Goal of the exercise>
Apart from the pictures, every entry must be retyped exactly.

Saved entries:
=-=-=

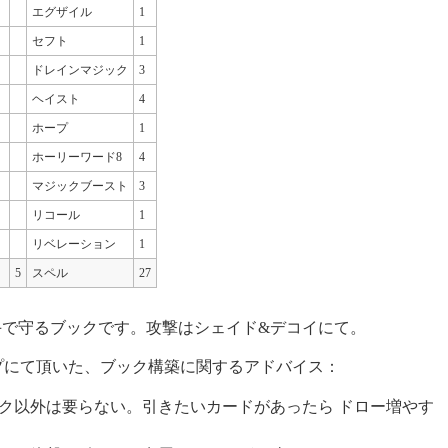
エグザイル
1
セフト
1
ドレインマジック
3
ヘイスト
4
ホープ
1
ホーリーワード8
4
マジックブースト
3
リコール
1
リベレーション
1
5
スペル
27
手で守るブックです。攻撃はシェイド&デコイにて。
プにて頂いた、ブック構築に関するアドバイス：
ク以外は要らない。引きたいカードがあったら ドロー増やす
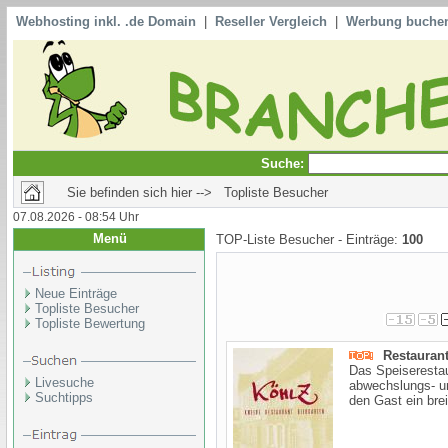
Webhosting inkl. .de Domain
|
Reseller Vergleich
|
Werbung buche
Suche:
Sie befinden sich hier --> Topliste Besucher
07.08.2026 - 08:54 Uhr
Menü
TOP-Liste Besucher - Einträge:
100
Neue Einträge
Topliste Besucher
Topliste Bewertung
Restauran
Das Speiserestau
Livesuche
abwechslungs- un
Suchtipps
den Gast ein brei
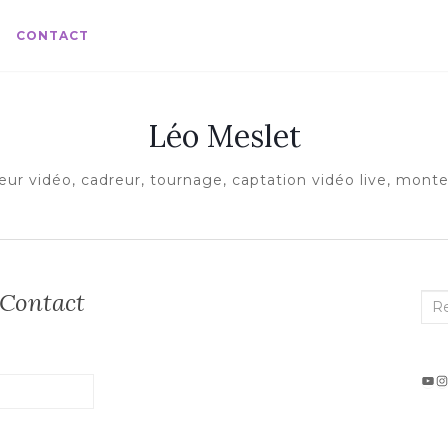
CONTACT
Léo Meslet
eur vidéo, cadreur, tournage, captation vidéo live, mont
Contact
Rec
:
Projet vi
I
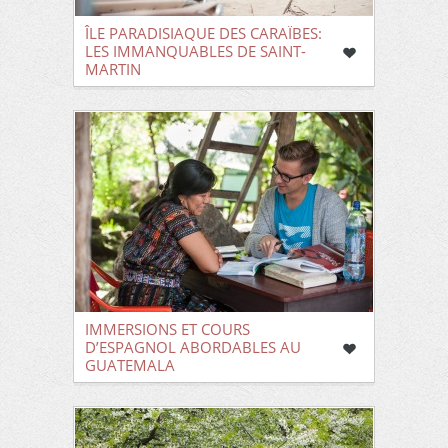
ÎLE PARADISIAQUE DES CARAÏBES:
LES IMMANQUABLES DE SAINT-
MARTIN
IMMERSIONS ET COURS
D’ESPAGNOL ABORDABLES AU
GUATEMALA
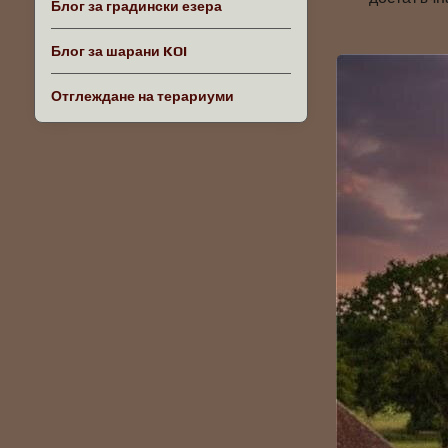
Блог за градински езера
Блог за шарани KOI
Отглеждане на терариуми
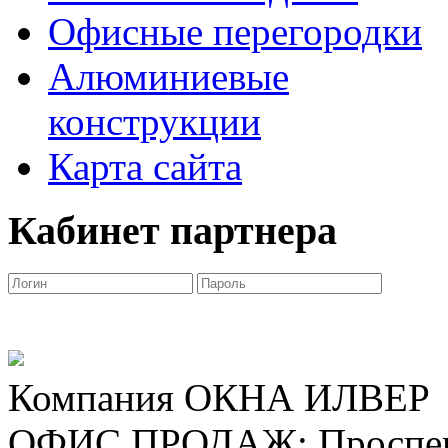
Офисные перегородки
Алюминиевые
конструкции
Карта сайта
Кабинет партнера
Компания ОКНА ИЛВЕР
ОФИС ПРОДАЖ: Проспект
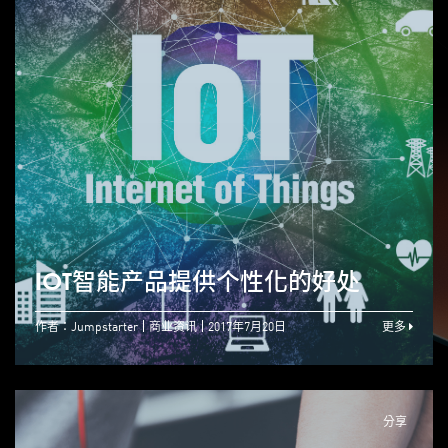
IOT智能产品提供个性化的好处
作者：Jumpstarter
商业资讯
2017年7月20日
更多
分享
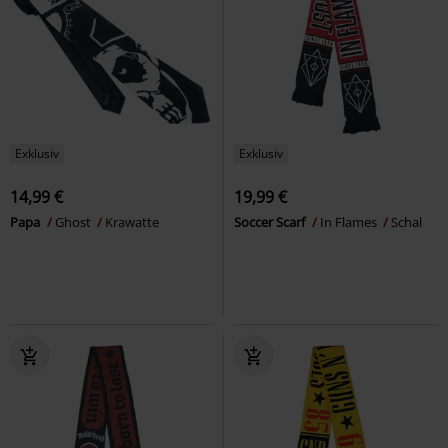
Exklusiv
Exklusiv
14,99 €
19,99 €
Papa
Ghost
Krawatte
Soccer Scarf
In Flames
Schal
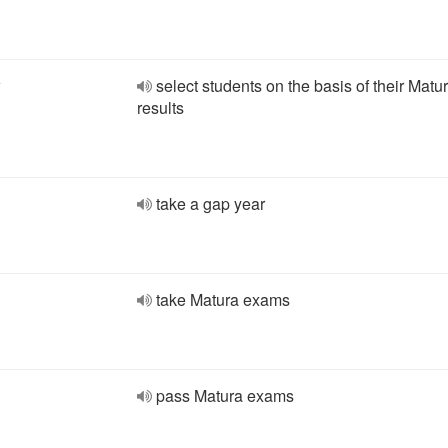
w
select students on the basis of their Matu
results
take a gap year
take Matura exams
pass Matura exams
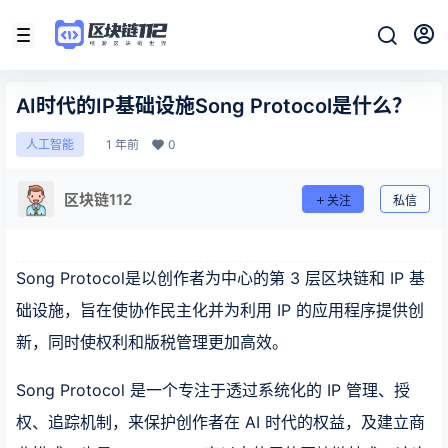
AI时代的IP基础设施Song Protocol是什么？
1 年前
0
人工智能
区块链112
关注
私信
Song Protocol是以创作者为中心的第 3 层区块链和 IP 基
础设施，旨在使协作民主化并为利用 IP 的应用程序提供创
新，同时使权利和版税管理更加高效。
Song Protocol 是一个专注于透过系统化的 IP 管理、授
权、追踪机制，来保护创作者在 AI 时代的权益，及建立商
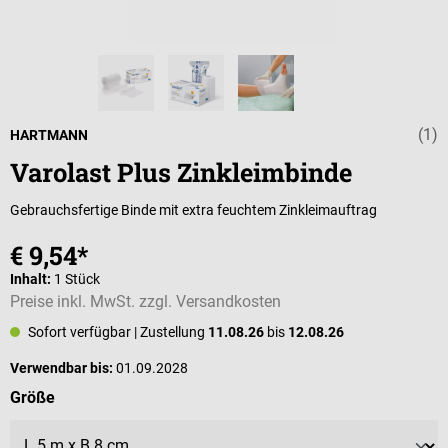
(1)
Durchschnittli
HARTMANN
Varolast Plus Zinkleimbinde
Gebrauchsfertige Binde mit extra feuchtem Zinkleimauftrag
€ 9,54*
Inhalt:
1 Stück
Preise inkl. MwSt. zzgl. Versandkosten
Sofort verfügbar
| Zustellung
11.08.26
bis
12.08.26
Verwendbar bis:
01.09.2028
auswählen
Größe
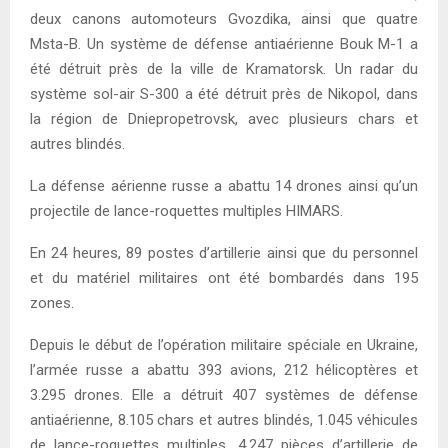
deux canons automoteurs Gvozdika, ainsi que quatre
Msta-B. Un système de défense antiaérienne Bouk M-1 a
été détruit près de la ville de Kramatorsk. Un radar du
système sol-air S-300 a été détruit près de Nikopol, dans
la région de Dniepropetrovsk, avec plusieurs chars et
autres blindés.
La défense aérienne russe a abattu 14 drones ainsi qu’un
projectile de lance-roquettes multiples HIMARS.
En 24 heures, 89 postes d’artillerie ainsi que du personnel
et du matériel militaires ont été bombardés dans 195
zones.
Depuis le début de l’opération militaire spéciale en Ukraine,
l’armée russe a abattu 393 avions, 212 hélicoptères et
3.295 drones. Elle a détruit 407 systèmes de défense
antiaérienne, 8.105 chars et autres blindés, 1.045 véhicules
de lance-roquettes multiples, 4.247 pièces d’artillerie de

=-=-=

Task output>
エグザイル
1
セフト
1
ドレインマジック
3
ヘイスト
4
ホープ
1
ホーリーワード8
4
マジックブースト
3
リコール
1
リベレーション
1
5
スペル
27
手で守るブックです。攻撃はシェイド&デコイにて。
プにて頂いた、ブック構築に関するアドバイス：
ク以外は要らない。引きたいカードがあったら ドロー増やす
Webhosting inkl. .de Domain
|
Reseller Vergleich
|
Werbung buche
Suche:
Sie befinden sich hier --> Topliste Besucher
07.08.2026 - 08:54 Uhr
Menü
TOP-Liste Besucher - Einträge:
100
Neue Einträge
Topliste Besucher
Topliste Bewertung
Restauran
Das Speiserestau
Livesuche
abwechslungs- un
Suchtipps
den Gast ein brei
CONTACT
Léo Meslet
eur vidéo, cadreur, tournage, captation vidéo live, mont
Contact
Rec
:
Projet vi
I
ÎLE PARADISIAQUE DES CARAÏBES:
LES IMMANQUABLES DE SAINT-
MARTIN
IMMERSIONS ET COURS
D’ESPAGNOL ABORDABLES AU
GUATEMALA
Блог за градински езера
Блог за шарани KOI
Отглеждане на терариуми
Офисные перегородки
Алюминиевые
конструкции
Карта сайта
Кабинет партнера
Компания ОКНА ИЛВЕР
ОФИС ПРОДАЖ: Проспект
IOT智能产品提供个性化的好处
作者：Jumpstarter
商业资讯
2017年7月20日
更多
分享
Exklusiv
Exklusiv
14,99 €
19,99 €
Papa
Ghost
Krawatte
Soccer Scarf
In Flames
Schal
w
select students on the basis of their Matu
results
take a gap year
take Matura exams
pass Matura exams
AI时代的IP基础设施Song Protocol是什么？
1 年前
0
人工智能
区块链112
关注
私信
Song Protocol是以创作者为中心的第 3 层区块链和 IP 基
础设施，旨在使协作民主化并为利用 IP 的应用程序提供创
新，同时使权利和版税管理更加高效。
Song Protocol 是一个专注于透过系统化的 IP 管理、授
权、追踪机制，来保护创作者在 AI 时代的权益，及建立商
(1)
Durchschnittli
HARTMANN
Varolast Plus Zinkleimbinde
Gebrauchsfertige Binde mit extra feuchtem Zinkleimauftrag
€ 9,54*
Inhalt:
1 Stück
Preise inkl. MwSt. zzgl. Versandkosten
Sofort verfügbar
| Zustellung
11.08.26
bis
12.08.26
Verwendbar bis:
01.09.2028
auswählen
Größe
deux canons automoteurs Gvozdika, ainsi que quatre
Msta-B. Un système de défense antiaérienne Bouk M-1 a
été détruit près de la ville de Kramatorsk. Un radar du
système sol-air S-300 a été détruit près de Nikopol, dans
la région de Dniepropetrovsk, avec plusieurs chars et
autres blindés.
La défense aérienne russe a abattu 14 drones ainsi qu’un
projectile de lance-roquettes multiples HIMARS.
En 24 heures, 89 postes d’artillerie ainsi que du personnel
et du matériel militaires ont été bombardés dans 195
zones.
Depuis le début de l’opération militaire spéciale en Ukraine,
l’armée russe a abattu 393 avions, 212 hélicoptères et
3.295 drones. Elle a détruit 407 systèmes de défense
antiaérienne, 8.105 chars et autres blindés, 1.045 véhicules
de lance-roquettes multiples, 4.247 pièces d’artillerie de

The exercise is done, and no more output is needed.